JOB ITEM - From the first line to the last, retype everything below exactly, minus the pictures.
<<<<
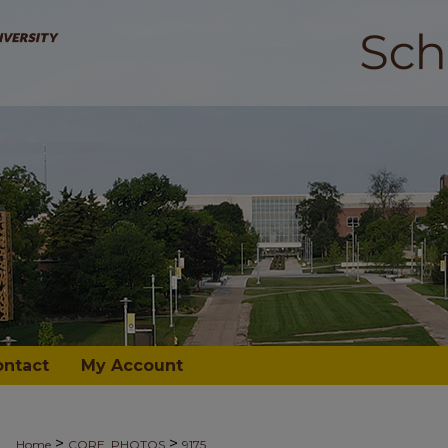
ontact
My Account
>
>
Home
CORE_PHOTOS
9175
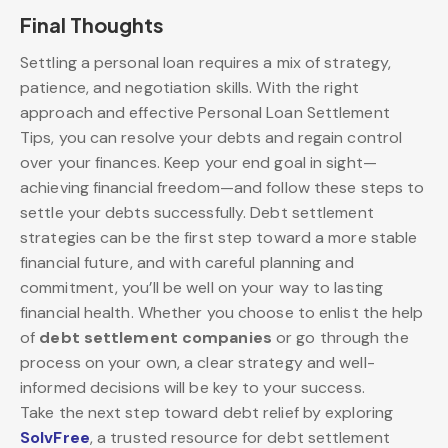
Final Thoughts
Settling a personal loan requires a mix of strategy,
patience, and negotiation skills. With the right
approach and effective Personal Loan Settlement
Tips, you can resolve your debts and regain control
over your finances. Keep your end goal in sight—
achieving financial freedom—and follow these steps to
settle your debts successfully. Debt settlement
strategies can be the first step toward a more stable
financial future, and with careful planning and
commitment, you’ll be well on your way to lasting
financial health. Whether you choose to enlist the help
of
debt settlement companies
or go through the
process on your own, a clear strategy and well-
informed decisions will be key to your success.
Take the next step toward debt relief by exploring
SolvFree
, a trusted resource for debt settlement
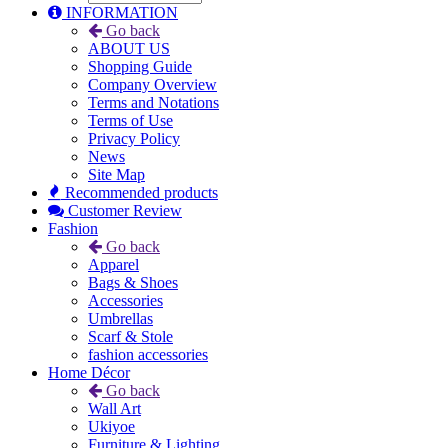
INFORMATION
Go back
ABOUT US
Shopping Guide
Company Overview
Terms and Notations
Terms of Use
Privacy Policy
News
Site Map
Recommended products
Customer Review
Fashion
Go back
Apparel
Bags & Shoes
Accessories
Umbrellas
Scarf & Stole
fashion accessories
Home Décor
Go back
Wall Art
Ukiyoe
Furniture & Lighting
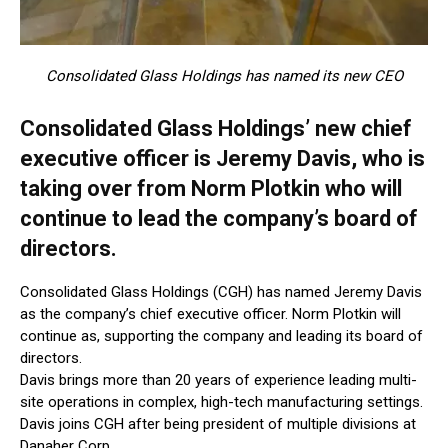
Consolidated Glass Holdings has named its new CEO
Consolidated Glass Holdings’ new chief
executive officer is Jeremy Davis, who is
taking over from Norm Plotkin who will
continue to lead the company’s board of
directors.
Consolidated Glass Holdings (CGH) has named Jeremy Davis
as the company’s chief executive officer. Norm Plotkin will
continue as, supporting the company and leading its board of
directors.
Davis brings more than 20 years of experience leading multi-
site operations in complex, high-tech manufacturing settings.
Davis joins CGH after being president of multiple divisions at
Danaher Corp.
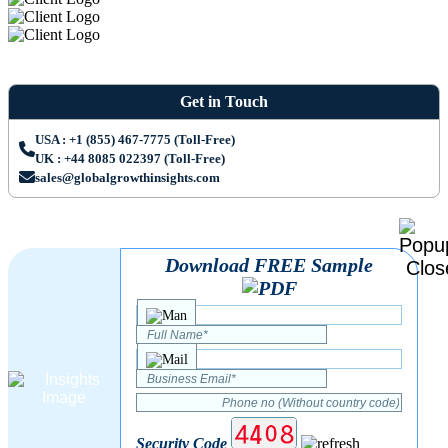
Get in Touch
USA : +1 (855) 467-7775 (Toll-Free)
UK : +44 8085 022397 (Toll-Free)
sales@globalgrowthinsights.com
Download FREE Sample
Security Code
>>>>
SOLUTION -
ontact
My Account
>
>
Home
CORE_PHOTOS
9175
Final Thoughts
Settling a personal loan requires a mix of strategy,
patience, and negotiation skills. With the right
approach and effective Personal Loan Settlement
Tips, you can resolve your debts and regain control
over your finances. Keep your end goal in sight—
achieving financial freedom—and follow these steps to
settle your debts successfully. Debt settlement
strategies can be the first step toward a more stable
financial future, and with careful planning and
commitment, you’ll be well on your way to lasting
financial health. Whether you choose to enlist the help
of
debt settlement companies
or go through the
process on your own, a clear strategy and well-
informed decisions will be key to your success.
Take the next step toward debt relief by exploring
SolvFree
, a trusted resource for debt settlement
INFORMATION
Go back
ABOUT US
Shopping Guide
Company Overview
Terms and Notations
Terms of Use
Privacy Policy
News
Site Map
Recommended products
Customer Review
Fashion
Go back
Apparel
Bags & Shoes
Accessories
Umbrellas
Scarf & Stole
fashion accessories
Home Décor
Go back
Wall Art
Ukiyoe
Furniture & Lighting
Consolidated Glass Holdings has named its new CEO
Consolidated Glass Holdings’ new chief
executive officer is Jeremy Davis, who is
taking over from Norm Plotkin who will
continue to lead the company’s board of
directors.
Consolidated Glass Holdings (CGH) has named Jeremy Davis
as the company’s chief executive officer. Norm Plotkin will
continue as, supporting the company and leading its board of
directors.
Davis brings more than 20 years of experience leading multi-
site operations in complex, high-tech manufacturing settings.
Davis joins CGH after being president of multiple divisions at
Danaher Corp.
Get in Touch
USA : +1 (855) 467-7775 (Toll-Free)
UK : +44 8085 022397 (Toll-Free)
sales@globalgrowthinsights.com
Download FREE Sample
Security Code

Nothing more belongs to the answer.